Question

Please help! I need to find the solution to the system x' = 6y, y' = -5x, with the initial conditions being x(0) = 1, y(0)= 5. I believe I have to do eigenvalues, but my eqns aren't coming out right.

Answer 1

What eigenvalues have you found?

Answer 2

I think I have found lambda equals +/- sqrt(30), based on my matrix: [0- lambda, 6; -5, 0-lambda]

Answer 3

+- sqrt(30) i
They are imaginary.

Answer 4

OH. my goodness. Math error! Thanks!

Answer 5

But---

Answer 6

and hence the eigenvectors will also be complex. To deal with this, use the same trick you use when the roots of the characteristic equation are imaginary: take sums to find trig functions cos and sin

Answer 7

I want to double check my method: okay, so, I find the values, then the vectors, and then I set up an eqn that looks some thing like x(t) = c1v1e^(eigenvector)t...?

Answer 8

oh not, I replace the e^(eigenvector) with (cost +isint)

Answer 9

call the eigenvalues l1 and l2, with corresponding eigenvectors v1 and v2. Then the general solution is
c1.v1.e^(l1.t) + c2.v2.e^(l2.t)
where c1 and c2 are constants.

Answer 10

but what happens to the (cost + isint)?

Answer 11

Yes, change basis and have two new eigenfunctions:
1/2 . ( e^(l1.t) + e^(l2.t) ) = cos(l1.t)
1/2i . ( e^(l1.t) - e^(-l2.t) ) = sin(l1.t)

remember that l1 = -l2

Answer 12

never tried these before but i did just watch a video by arthur mattuck tho.

x' = 6y +0x
y' = 0y - 5y

would our matrix be:

6 0
0 -5

or am i going astray there?

Answer 13

@amistre: your coefficients are in the wrong place

Answer 14

x' = 0x + 6y
etc.

Answer 15

we have to start with the x part?

Answer 16

The column vector of the functions x and y have to be in the same order on both sides of the equation

Answer 17

yep.

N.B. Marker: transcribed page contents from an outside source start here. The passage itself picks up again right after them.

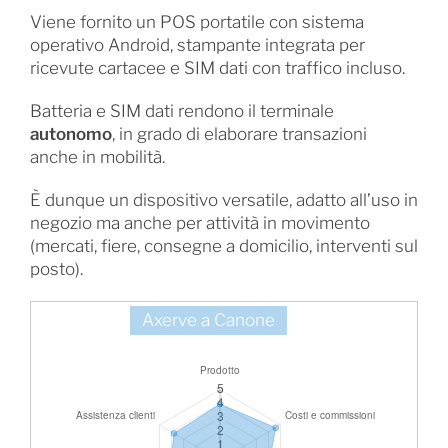
Viene fornito un POS portatile con sistema
operativo Android, stampante integrata per
ricevute cartacee e SIM dati con traffico incluso.
Batteria e SIM dati rendono il terminale
autonomo
, in grado di elaborare transazioni
anche in mobilità.
È dunque un dispositivo versatile, adatto all’uso in
negozio ma anche per attività in movimento
(mercati, fiere, consegne a domicilio, interventi sul
posto).
Axerve a Canone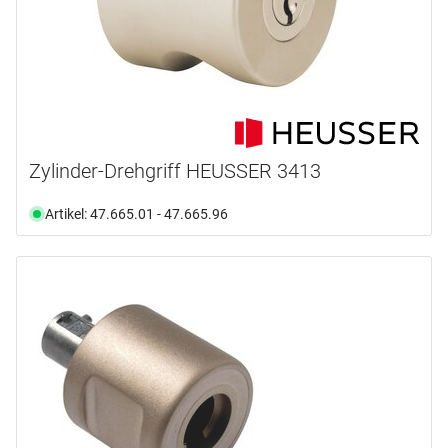
Zylinder-Drehgriff HEUSSER 3413
Artikel: 47.665.01 - 47.665.96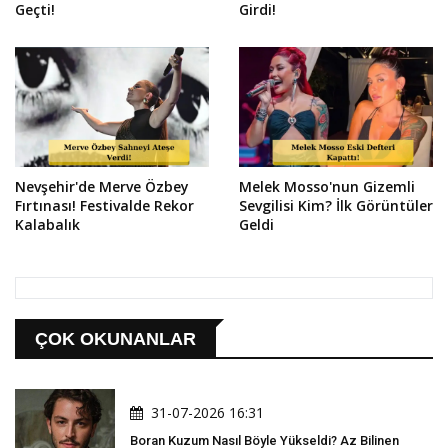
Geçti!
Girdi!
Nevşehir'de Merve Özbey
Melek Mosso'nun Gizemli
Fırtınası! Festivalde Rekor
Sevgilisi Kim? İlk Görüntüler
Kalabalık
Geldi
ÇOK OKUNANLAR
31-07-2026 16:31
Boran Kuzum Nasıl Böyle Yükseldi? Az Bilinen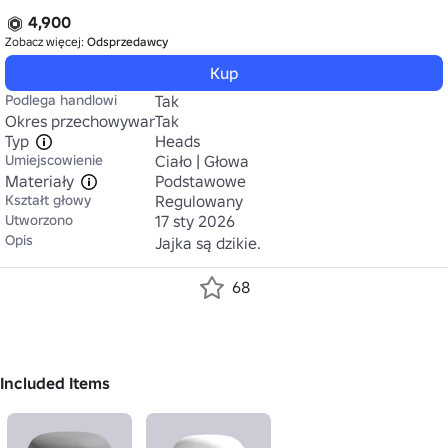
4,900
Zobacz więcej:
Odsprzedawcy
Kup
Podlega handlowi
Tak
Okres przechowywania
Tak
Typ
Heads
Umiejscowienie
Ciało | Głowa
Materiały
Podstawowe
Kształt głowy
Regulowany
Utworzono
17 sty 2026
Opis
Jajka są dzikie.
68
Included Items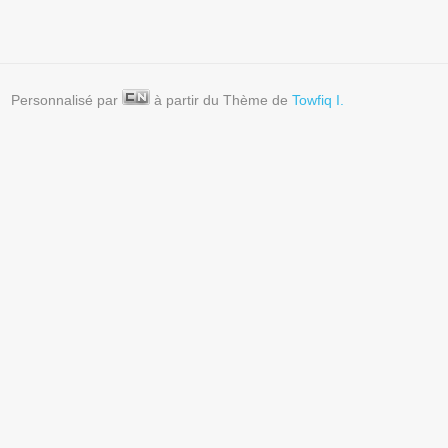
Personnalisé par
à partir du Thème de
Towfiq I.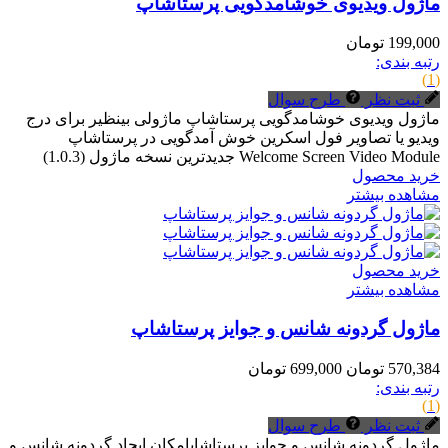
ماژول ویدیوی خوشامدگویی پرستاشاپ
199,000 تومان
رتبه بندی:
(1)
ثبت نظر
طرح سوال
ماژول ویدیوی خوشامدگویی پرستاشاپ ماژولی بینظیر برای درج
ویدیو یا تصاویر فول اسکرین خوش آمدگویی در پرستاشاپ
Welcome Screen Video Module جدیدترین نسخه ماژول (1.0.3)
خرید محصول
مشاهده بیشتر
خرید محصول
مشاهده بیشتر
ماژول گردونه شانس و جوایز پرستاشاپ
570,384 تومان
699,000 تومان
رتبه بندی:
(1)
ثبت نظر
طرح سوال
ماژول گردونه شانس و جوایز پرستاشاپامکان ایجاد گردونه شانس و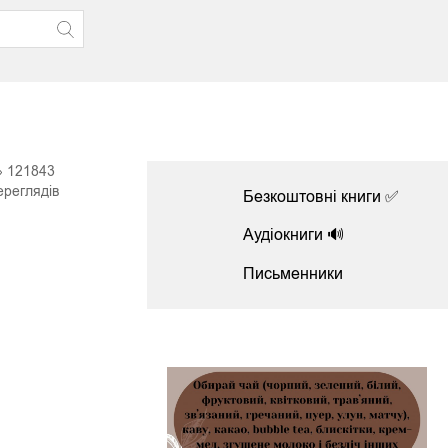
121843
ереглядів
Безкоштовні книги ✅
Аудіокниги 🔊
Письменники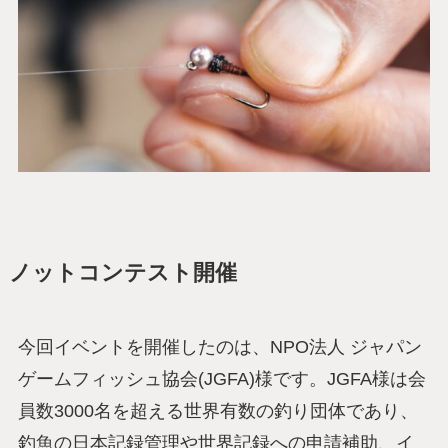
ノットコンテスト開催
今回イベントを開催したのは、NPO法人 ジャパン
ゲームフィッシュ協会(JGFA)様です。JGFA様は会
員数3000名を超える世界有数の釣り団体であり、
釣魚の日本記録管理や世界記録への申請補助、イ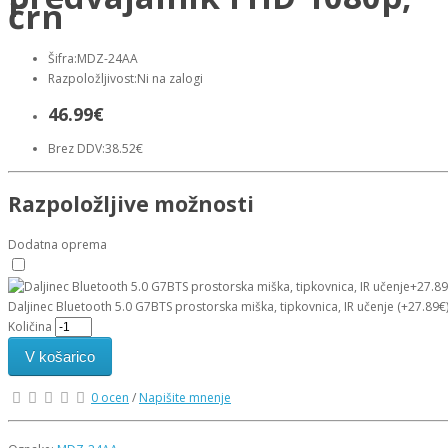
črn
Šifra:MDZ-24AA
Razpoložljivost:Ni na zalogi
46.99€
Brez DDV:38.52€
Razpoložljive možnosti
Dodatna oprema
Daljinec Bluetooth 5.0 G7BTS prostorska miška, tipkovnica, IR učenje (+27.89€
Količina
V košarico
0 ocen
/
Napišite mnenje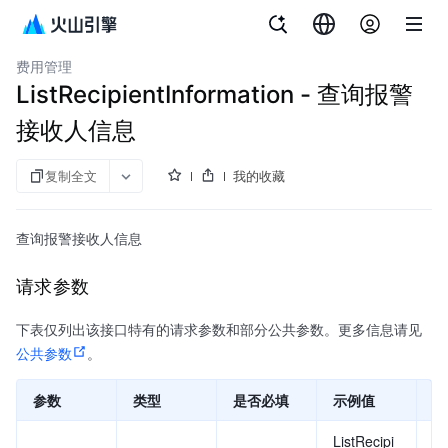
文档指南
费用中心
费用管理
ListRecipientInformation - 查询报警
接收人信息
复制全文
我的收藏
查询报警接收人信息
请求参数
下表仅列出该接口特有的请求参数和部分公共参数。更多信息请见
公共参数
。
参数
类型
是否必填
示例值
描
ListRecipi
要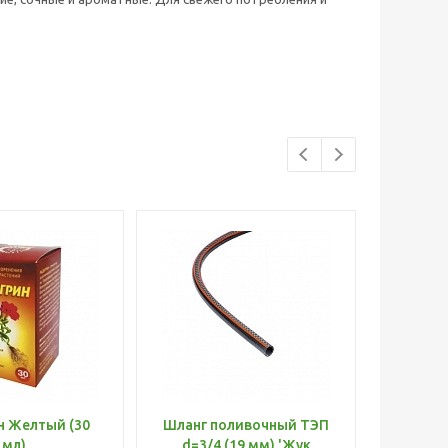
н Желтый (30
Шланг поливочный ТЭП
Удобр
мл)
d=3/4 (19 мм) 'Жук
Х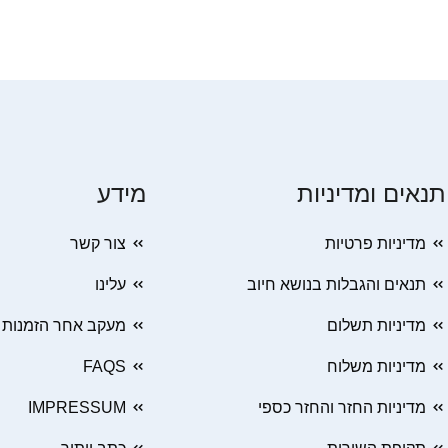
תנאים ומדיניות
מידע
מדיניות פרטיות
צור קשר
תנאים והגבלות בנושא חיוב
עלינו
מדיניות תשלום
מעקב אחר הזמנות
מדיניות משלוח
FAQS
מדיניות החזר והחזר כספי
IMPRESSUM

And so now I finally have my vector [5; -30i]

Answer 18

nope, i think it should be [5, 30i] for complex conjugates

Answer 19

nvm keep it the way is was

Answer 20

this is wrong...

Answer 21

help :/ I don't know what I am doing any more :C I know that my eigen values are +/- 30i, and when I try to find the eigenvectors, I find -30i*a + 5*b = 0 and -5*a - 30i*b = 0

Answer 22

I don't thing the vector v = [5, -30i] is correct; and this affects my eqns for x and y

Answer 23

\[\begin{vmatrix}6&0\\0&-5\end{vmatrix}\to \lambda^2+\lambda-30=0;\ \lambda={-6,5} \]

\[\begin{vmatrix}0&6\\-5&0\end{vmatrix}\to \lambda^2+ 30=0;\ \lambda={\pm i\sqrt{30}} \]

so i spose it does matter which column is where

Answer 24

Yeah, the x values are far left and the y values are far right. So your bottom one is correct. Sorry, I didn't put sqrt() around my 30

Answer 25

I am making my vectors again

Answer 26

so it should be v = [-sqrt(30)i; 6]

Answer 27

hello, there anyone else who can help?